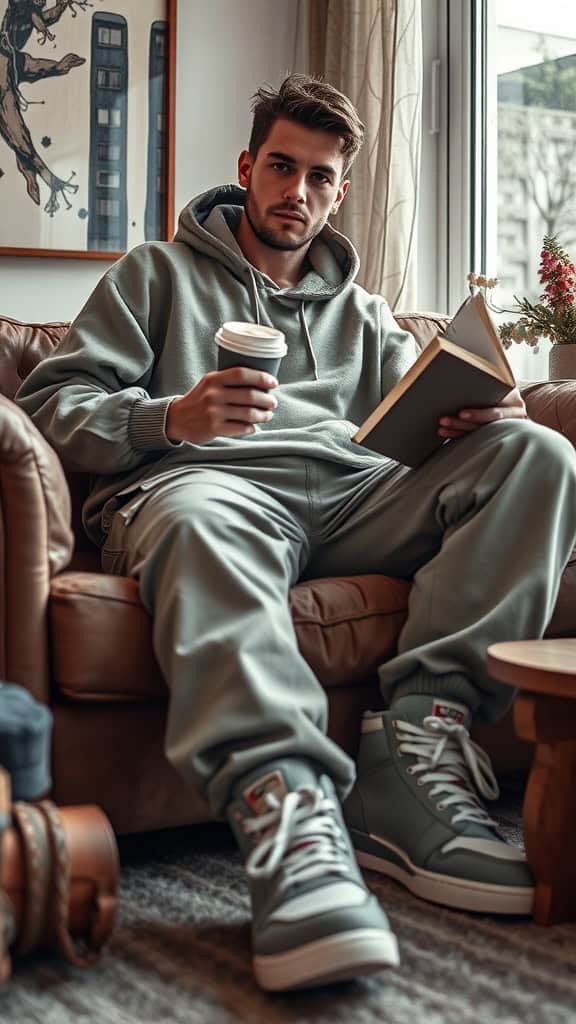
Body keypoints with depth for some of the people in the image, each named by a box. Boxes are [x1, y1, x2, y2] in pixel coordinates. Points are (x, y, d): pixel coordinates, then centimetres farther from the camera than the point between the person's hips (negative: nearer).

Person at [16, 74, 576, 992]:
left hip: (349, 489, 4)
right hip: (203, 475, -4)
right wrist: (170, 417, -12)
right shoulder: (158, 274, 22)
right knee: (199, 518, -42)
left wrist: (477, 414, -3)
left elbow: (416, 425, 22)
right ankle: (288, 808, -61)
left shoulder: (361, 312, 34)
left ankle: (420, 724, -36)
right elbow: (51, 403, 9)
====
Your task: Print each record exactly as it stands, skipping the pictures.

Output for this task:
Body keypoints with depth for some of the people in the image, each named by a box. Boxes are [x1, y1, x2, y2] in pixel coordinates. Points are (x, y, d): pixel coordinates, then centimetres farther from the camera than the point between the person's hips (negative: nearer).

Person at [16, 74, 576, 992]:
left hip: (349, 489, 4)
right hip: (203, 475, -4)
right wrist: (170, 417, -12)
right shoulder: (158, 274, 22)
right knee: (199, 518, -42)
left wrist: (477, 414, -3)
left elbow: (416, 425, 22)
right ankle: (288, 808, -61)
left shoulder: (361, 312, 34)
left ankle: (420, 724, -36)
right elbow: (51, 403, 9)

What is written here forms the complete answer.